**Exercise passage**
====

FNE at Berlinale 2014 : Panorama : Brides

    FNE at Berlinale 2014 : Panorama : Brides Brides by Tinatin Kajrishvili

    BERLIN: As Georgian film continues its return to the international scene there seems to be no shortage of young, talented Georgian directors emerging from this small country. The latest new talent from Tbilisi is director Tinatin Kajrishvili who arrives in Berlin with her debut feature, Brides, which screens in Panorama.

    Kajrishvili brings us a very real story set in contemporary Georgia about a young woman struggling to raise her family while her husband is in prison. While the film is dark it’s not depressive as it is also a story to a woman’s strength in facing her difficult life.

    As the film begins Nutsa played by Mari Kitia is marrying the father of her children, Goga, who is serving a 10 year sentence in prison. She is there with a number of other women who have lined up to marry their imprisoned partners because they have been told that wives will have the right to visit their husbands once a month. There is only a brief ceremony and no celebration.

    We don’t know why Goga played by Giorgi Maskharashvili is in prison and one suspects that after years behind bars the why becomes much less important than the daily struggle to live with the situation. Nutsa who works as a seamstress makes her monthly visits to Goga in his distant prison which require a long tiring, drive and endless waiting outside in the cold. But her two small children not surprisingly don’t want to accompany her on these awkward visits and their father becomes a stranger to them.

====

**Supplied entries**
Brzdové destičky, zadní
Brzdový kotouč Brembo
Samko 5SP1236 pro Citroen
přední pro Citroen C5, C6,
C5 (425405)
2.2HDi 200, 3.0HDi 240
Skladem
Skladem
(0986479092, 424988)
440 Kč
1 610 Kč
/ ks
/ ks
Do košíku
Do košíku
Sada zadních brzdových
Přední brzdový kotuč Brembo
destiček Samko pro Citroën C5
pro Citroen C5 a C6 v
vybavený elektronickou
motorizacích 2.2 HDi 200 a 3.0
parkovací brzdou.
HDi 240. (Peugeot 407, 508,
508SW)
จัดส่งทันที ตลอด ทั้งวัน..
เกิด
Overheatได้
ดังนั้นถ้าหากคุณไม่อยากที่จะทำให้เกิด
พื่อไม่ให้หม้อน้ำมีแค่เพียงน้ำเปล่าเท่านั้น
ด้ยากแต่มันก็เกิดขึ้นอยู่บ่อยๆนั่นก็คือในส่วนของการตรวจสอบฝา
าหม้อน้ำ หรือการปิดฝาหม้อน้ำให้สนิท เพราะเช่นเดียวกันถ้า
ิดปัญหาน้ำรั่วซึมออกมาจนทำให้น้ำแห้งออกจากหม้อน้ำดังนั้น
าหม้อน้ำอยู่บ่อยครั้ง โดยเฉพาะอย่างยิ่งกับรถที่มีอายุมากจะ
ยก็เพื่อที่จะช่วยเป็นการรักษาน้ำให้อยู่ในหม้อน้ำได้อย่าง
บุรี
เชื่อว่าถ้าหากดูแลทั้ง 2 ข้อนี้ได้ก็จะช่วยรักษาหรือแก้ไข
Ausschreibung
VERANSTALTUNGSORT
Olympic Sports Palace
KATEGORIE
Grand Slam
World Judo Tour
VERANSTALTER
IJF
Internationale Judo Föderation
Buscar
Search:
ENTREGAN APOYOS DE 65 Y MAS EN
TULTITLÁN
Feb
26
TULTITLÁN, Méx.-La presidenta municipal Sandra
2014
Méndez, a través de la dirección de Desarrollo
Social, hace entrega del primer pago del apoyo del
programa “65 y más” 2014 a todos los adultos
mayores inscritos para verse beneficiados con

====

**Exercise directions**
Please reproduce the film review between "Kajrishvili brings us" and "and no celebration.", inclusive. The items have nothing to do with the film review.

**Result of this task**
Kajrishvili brings us a very real story set in contemporary Georgia about a young woman struggling to raise her family while her husband is in prison. While the film is dark it’s not depressive as it is also a story to a woman’s strength in facing her difficult life.

    As the film begins Nutsa played by Mari Kitia is marrying the father of her children, Goga, who is serving a 10 year sentence in prison. She is there with a number of other women who have lined up to marry their imprisoned partners because they have been told that wives will have the right to visit their husbands once a month. There is only a brief ceremony and no celebration.